Top of DATASET EXCERPT

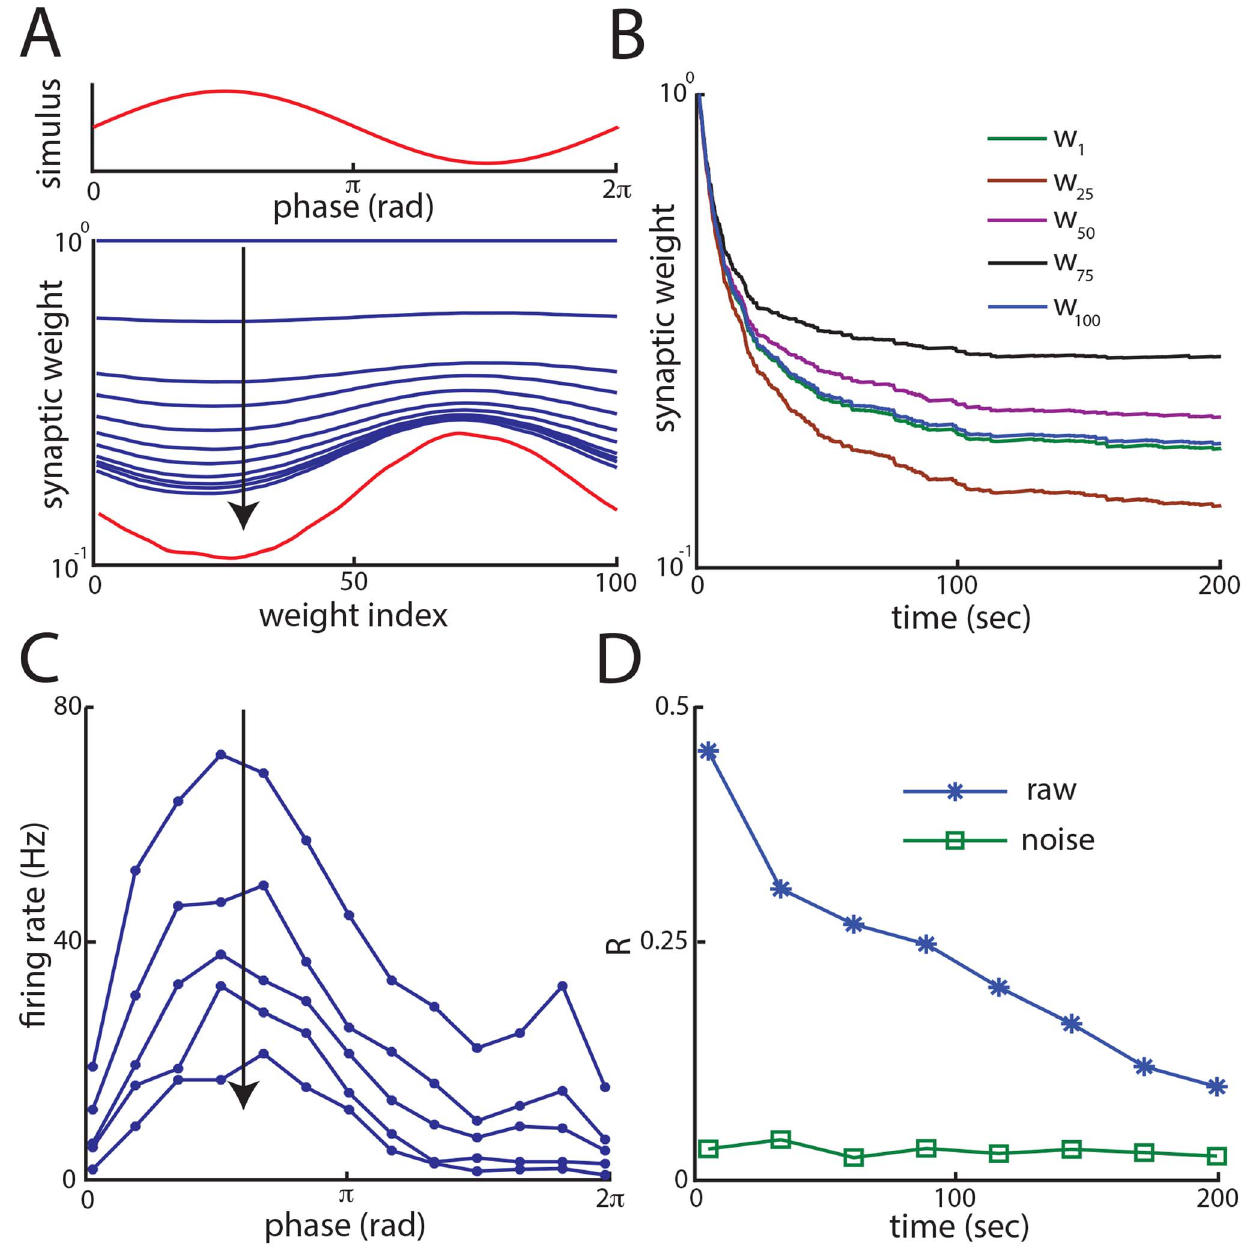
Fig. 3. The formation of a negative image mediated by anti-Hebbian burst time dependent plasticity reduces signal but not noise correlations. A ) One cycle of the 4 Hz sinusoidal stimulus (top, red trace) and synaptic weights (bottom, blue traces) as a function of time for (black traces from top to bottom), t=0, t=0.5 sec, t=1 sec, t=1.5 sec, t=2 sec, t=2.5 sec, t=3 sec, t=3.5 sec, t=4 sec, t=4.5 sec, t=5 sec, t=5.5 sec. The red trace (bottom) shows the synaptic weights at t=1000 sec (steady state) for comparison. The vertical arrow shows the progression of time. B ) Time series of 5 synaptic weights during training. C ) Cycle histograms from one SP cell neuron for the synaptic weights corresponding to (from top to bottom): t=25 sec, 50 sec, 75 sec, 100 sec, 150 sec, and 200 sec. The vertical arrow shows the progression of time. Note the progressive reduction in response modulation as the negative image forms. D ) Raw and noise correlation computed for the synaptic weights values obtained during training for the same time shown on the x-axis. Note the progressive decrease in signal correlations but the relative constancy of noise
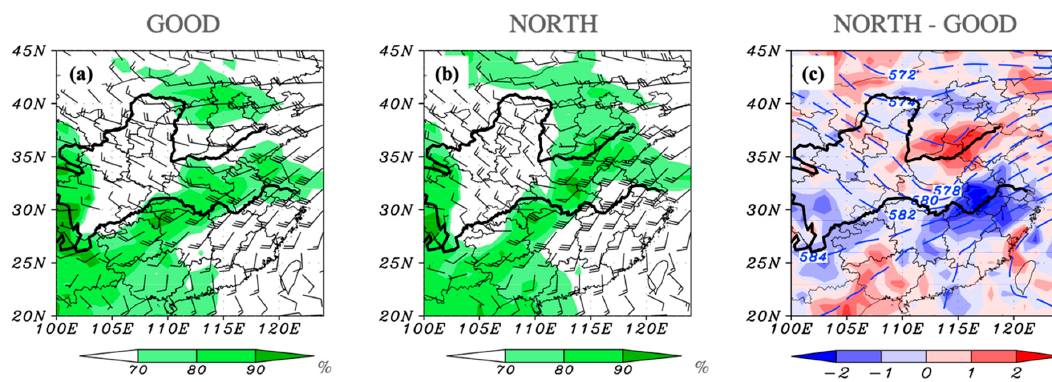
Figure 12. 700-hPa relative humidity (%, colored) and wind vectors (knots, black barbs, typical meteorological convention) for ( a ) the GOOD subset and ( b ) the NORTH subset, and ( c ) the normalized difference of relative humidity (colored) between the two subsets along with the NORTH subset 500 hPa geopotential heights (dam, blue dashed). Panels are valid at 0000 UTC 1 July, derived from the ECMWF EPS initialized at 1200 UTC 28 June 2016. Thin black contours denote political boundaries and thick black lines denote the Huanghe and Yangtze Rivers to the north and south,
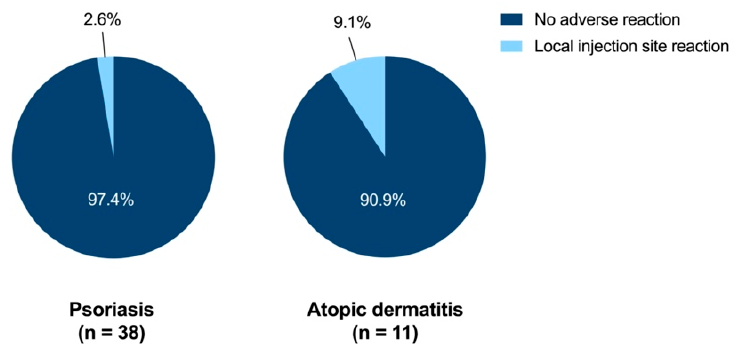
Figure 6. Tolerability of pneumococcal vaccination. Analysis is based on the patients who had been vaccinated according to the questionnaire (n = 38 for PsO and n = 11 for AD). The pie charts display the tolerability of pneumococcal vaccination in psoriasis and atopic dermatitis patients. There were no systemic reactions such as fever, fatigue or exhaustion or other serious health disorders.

Bottom of DATASET EXCERPT

(EXERCISE DIRECTIONS)
For this exercise, write the listing out again exactly, excluding all images.

(RESPONSE TO THE EXERCISE)
Fig. 3. The formation of a negative image mediated by anti-Hebbian burst time dependent plasticity reduces signal but not noise correlations. A ) One cycle of the 4 Hz sinusoidal stimulus (top, red trace) and synaptic weights (bottom, blue traces) as a function of time for (black traces from top to bottom), t=0, t=0.5 sec, t=1 sec, t=1.5 sec, t=2 sec, t=2.5 sec, t=3 sec, t=3.5 sec, t=4 sec, t=4.5 sec, t=5 sec, t=5.5 sec. The red trace (bottom) shows the synaptic weights at t=1000 sec (steady state) for comparison. The vertical arrow shows the progression of time. B ) Time series of 5 synaptic weights during training. C ) Cycle histograms from one SP cell neuron for the synaptic weights corresponding to (from top to bottom): t=25 sec, 50 sec, 75 sec, 100 sec, 150 sec, and 200 sec. The vertical arrow shows the progression of time. Note the progressive reduction in response modulation as the negative image forms. D ) Raw and noise correlation computed for the synaptic weights values obtained during training for the same time shown on the x-axis. Note the progressive decrease in signal correlations but the relative constancy of noise
Figure 12. 700-hPa relative humidity (%, colored) and wind vectors (knots, black barbs, typical meteorological convention) for ( a ) the GOOD subset and ( b ) the NORTH subset, and ( c ) the normalized difference of relative humidity (colored) between the two subsets along with the NORTH subset 500 hPa geopotential heights (dam, blue dashed). Panels are valid at 0000 UTC 1 July, derived from the ECMWF EPS initialized at 1200 UTC 28 June 2016. Thin black contours denote political boundaries and thick black lines denote the Huanghe and Yangtze Rivers to the north and south,
Figure 6. Tolerability of pneumococcal vaccination. Analysis is based on the patients who had been vaccinated according to the questionnaire (n = 38 for PsO and n = 11 for AD). The pie charts display the tolerability of pneumococcal vaccination in psoriasis and atopic dermatitis patients. There were no systemic reactions such as fever, fatigue or exhaustion or other serious health disorders.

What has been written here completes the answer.